WORK INSTRUCTION ▸ Please give back, word for word, only the lines starting at the one containing "coordinate and schedule" and ending at the one containing "2.4. Supervisors and" within the material below.

=======

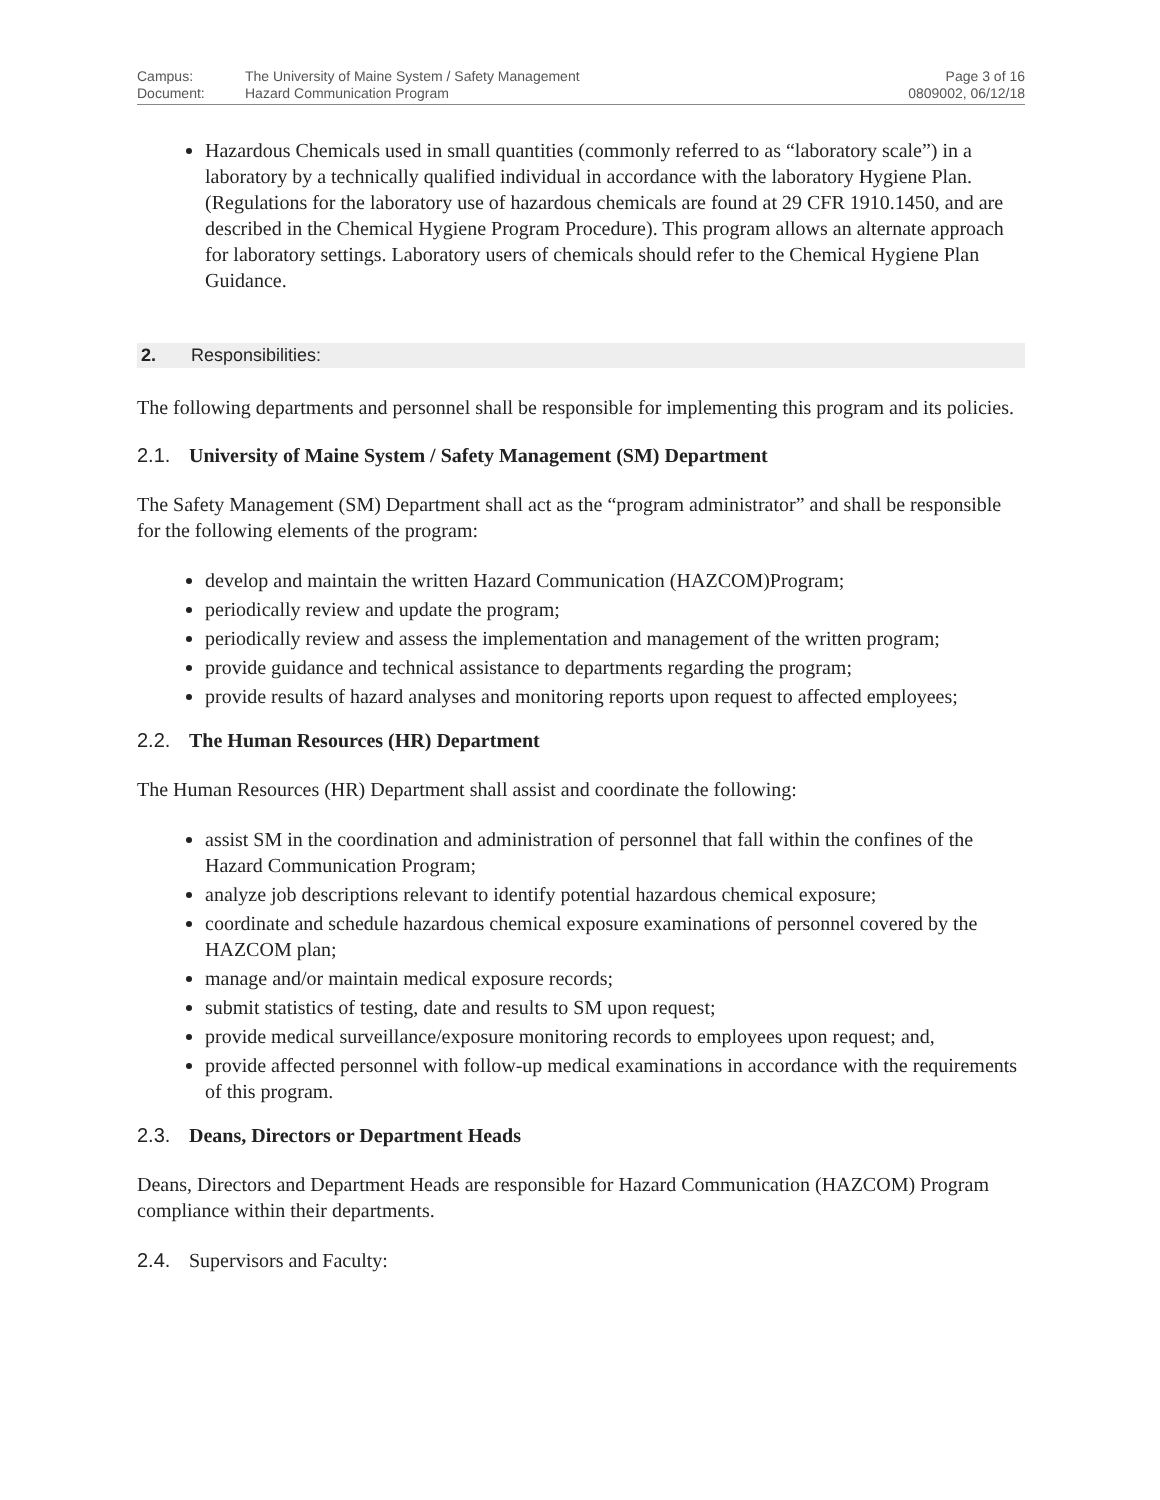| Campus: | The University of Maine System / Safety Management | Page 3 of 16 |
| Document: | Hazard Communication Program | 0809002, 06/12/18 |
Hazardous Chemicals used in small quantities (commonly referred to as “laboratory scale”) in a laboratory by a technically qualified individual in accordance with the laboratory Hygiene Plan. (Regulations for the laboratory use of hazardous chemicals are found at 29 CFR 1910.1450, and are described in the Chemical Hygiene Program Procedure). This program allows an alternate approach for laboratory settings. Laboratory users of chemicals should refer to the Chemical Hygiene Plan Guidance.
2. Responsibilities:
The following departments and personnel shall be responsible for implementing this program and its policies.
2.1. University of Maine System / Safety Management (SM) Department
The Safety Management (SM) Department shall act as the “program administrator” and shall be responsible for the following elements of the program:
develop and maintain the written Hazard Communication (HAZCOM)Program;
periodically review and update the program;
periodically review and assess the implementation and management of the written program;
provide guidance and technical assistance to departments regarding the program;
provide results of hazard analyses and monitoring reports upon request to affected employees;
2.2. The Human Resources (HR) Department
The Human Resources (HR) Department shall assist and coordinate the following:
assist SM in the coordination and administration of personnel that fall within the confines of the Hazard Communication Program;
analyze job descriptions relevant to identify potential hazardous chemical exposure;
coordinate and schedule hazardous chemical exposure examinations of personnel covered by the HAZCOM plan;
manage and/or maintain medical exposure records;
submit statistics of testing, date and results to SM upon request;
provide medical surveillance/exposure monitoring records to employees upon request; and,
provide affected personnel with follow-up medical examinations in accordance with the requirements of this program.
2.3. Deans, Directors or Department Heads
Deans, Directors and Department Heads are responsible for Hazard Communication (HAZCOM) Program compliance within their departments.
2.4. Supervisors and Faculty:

=======

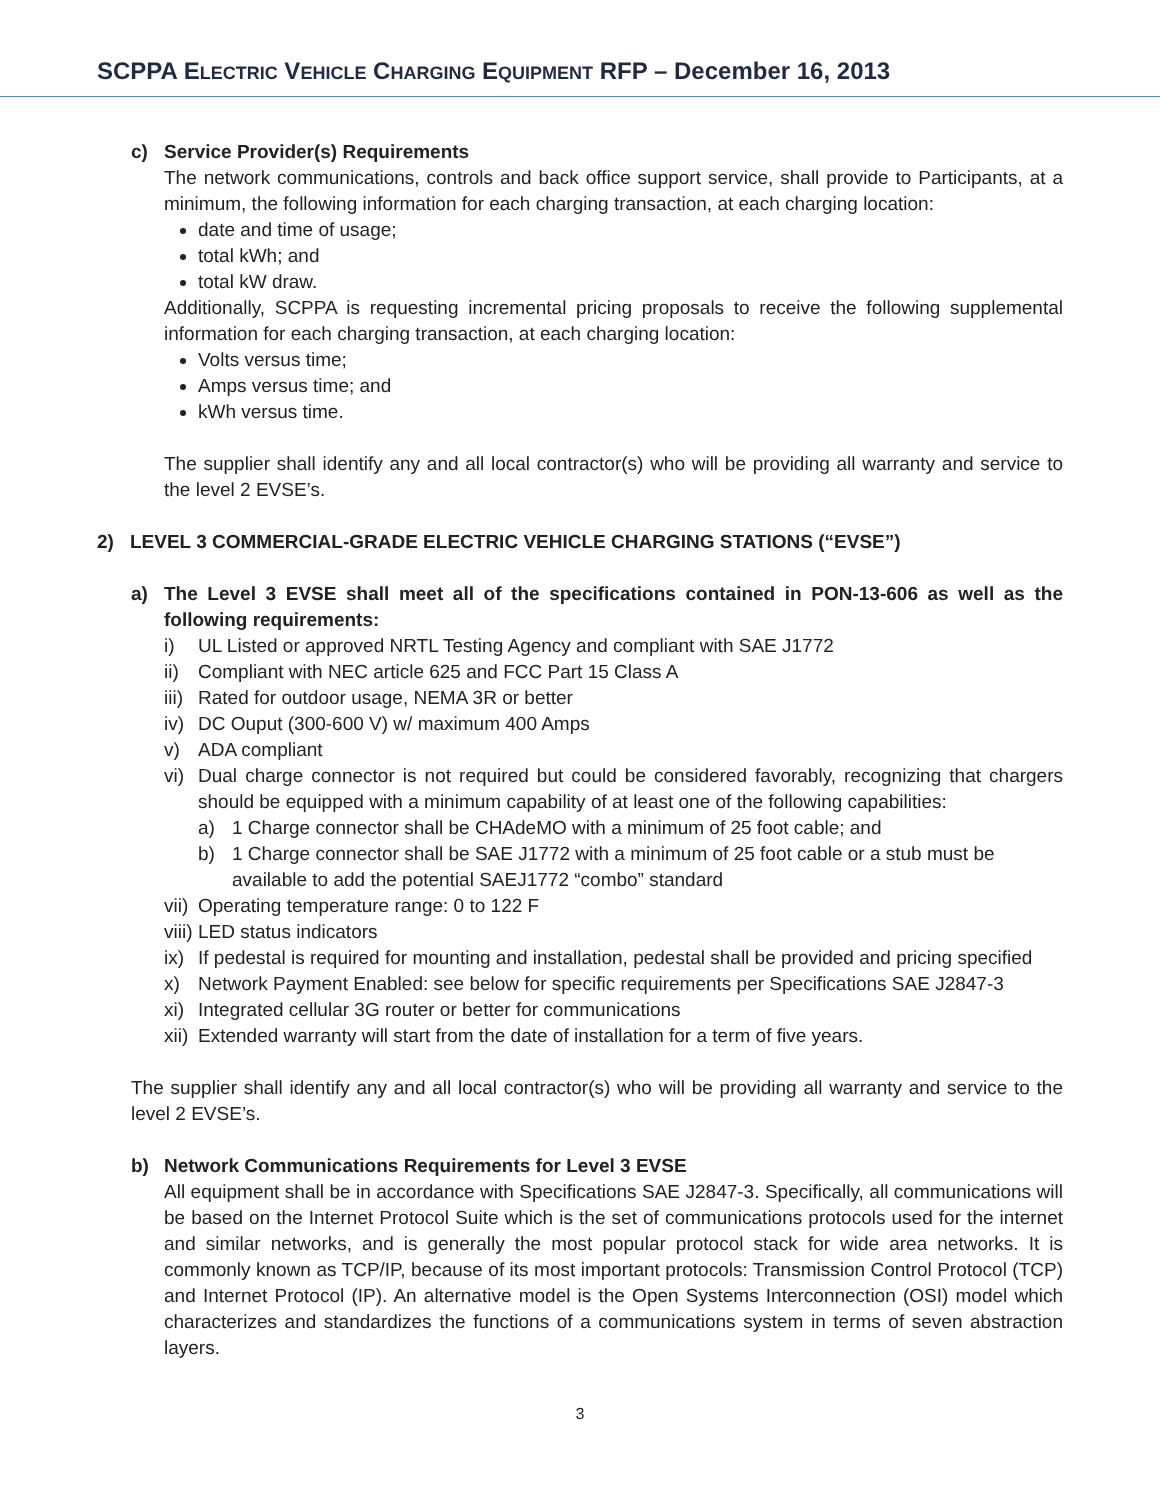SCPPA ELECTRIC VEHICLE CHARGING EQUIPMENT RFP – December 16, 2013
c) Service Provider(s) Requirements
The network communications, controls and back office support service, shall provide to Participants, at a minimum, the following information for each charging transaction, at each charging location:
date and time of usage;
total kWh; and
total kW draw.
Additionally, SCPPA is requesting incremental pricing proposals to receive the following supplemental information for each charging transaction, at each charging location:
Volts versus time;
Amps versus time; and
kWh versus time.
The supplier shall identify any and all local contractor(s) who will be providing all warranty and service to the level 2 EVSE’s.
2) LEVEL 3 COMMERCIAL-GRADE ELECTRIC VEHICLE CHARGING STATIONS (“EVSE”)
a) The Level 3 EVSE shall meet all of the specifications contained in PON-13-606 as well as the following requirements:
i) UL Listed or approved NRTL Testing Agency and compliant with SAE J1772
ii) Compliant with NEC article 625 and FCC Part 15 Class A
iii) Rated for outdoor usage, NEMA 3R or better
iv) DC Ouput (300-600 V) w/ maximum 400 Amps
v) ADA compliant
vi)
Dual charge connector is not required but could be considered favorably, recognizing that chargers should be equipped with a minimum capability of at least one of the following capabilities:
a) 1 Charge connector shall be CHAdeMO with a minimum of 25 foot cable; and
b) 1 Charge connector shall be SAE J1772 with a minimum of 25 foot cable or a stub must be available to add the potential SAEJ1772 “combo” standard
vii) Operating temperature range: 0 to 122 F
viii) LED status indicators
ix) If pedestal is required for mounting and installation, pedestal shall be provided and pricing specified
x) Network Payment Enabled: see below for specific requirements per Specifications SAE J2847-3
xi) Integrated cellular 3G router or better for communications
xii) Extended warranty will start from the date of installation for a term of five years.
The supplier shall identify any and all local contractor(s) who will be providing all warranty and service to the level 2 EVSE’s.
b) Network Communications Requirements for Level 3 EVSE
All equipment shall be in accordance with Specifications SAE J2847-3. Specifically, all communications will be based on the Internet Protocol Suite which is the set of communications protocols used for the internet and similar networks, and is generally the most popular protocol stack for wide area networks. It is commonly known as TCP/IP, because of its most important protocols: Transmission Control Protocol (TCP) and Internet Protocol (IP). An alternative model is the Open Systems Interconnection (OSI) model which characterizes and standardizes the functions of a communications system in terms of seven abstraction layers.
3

=======

WRITTEN SOLUTION ▸
coordinate and schedule hazardous chemical exposure examinations of personnel covered by the HAZCOM plan;
manage and/or maintain medical exposure records;
submit statistics of testing, date and results to SM upon request;
provide medical surveillance/exposure monitoring records to employees upon request; and,
provide affected personnel with follow-up medical examinations in accordance with the requirements of this program.
2.3. Deans, Directors or Department Heads
Deans, Directors and Department Heads are responsible for Hazard Communication (HAZCOM) Program compliance within their departments.
2.4. Supervisors and Faculty:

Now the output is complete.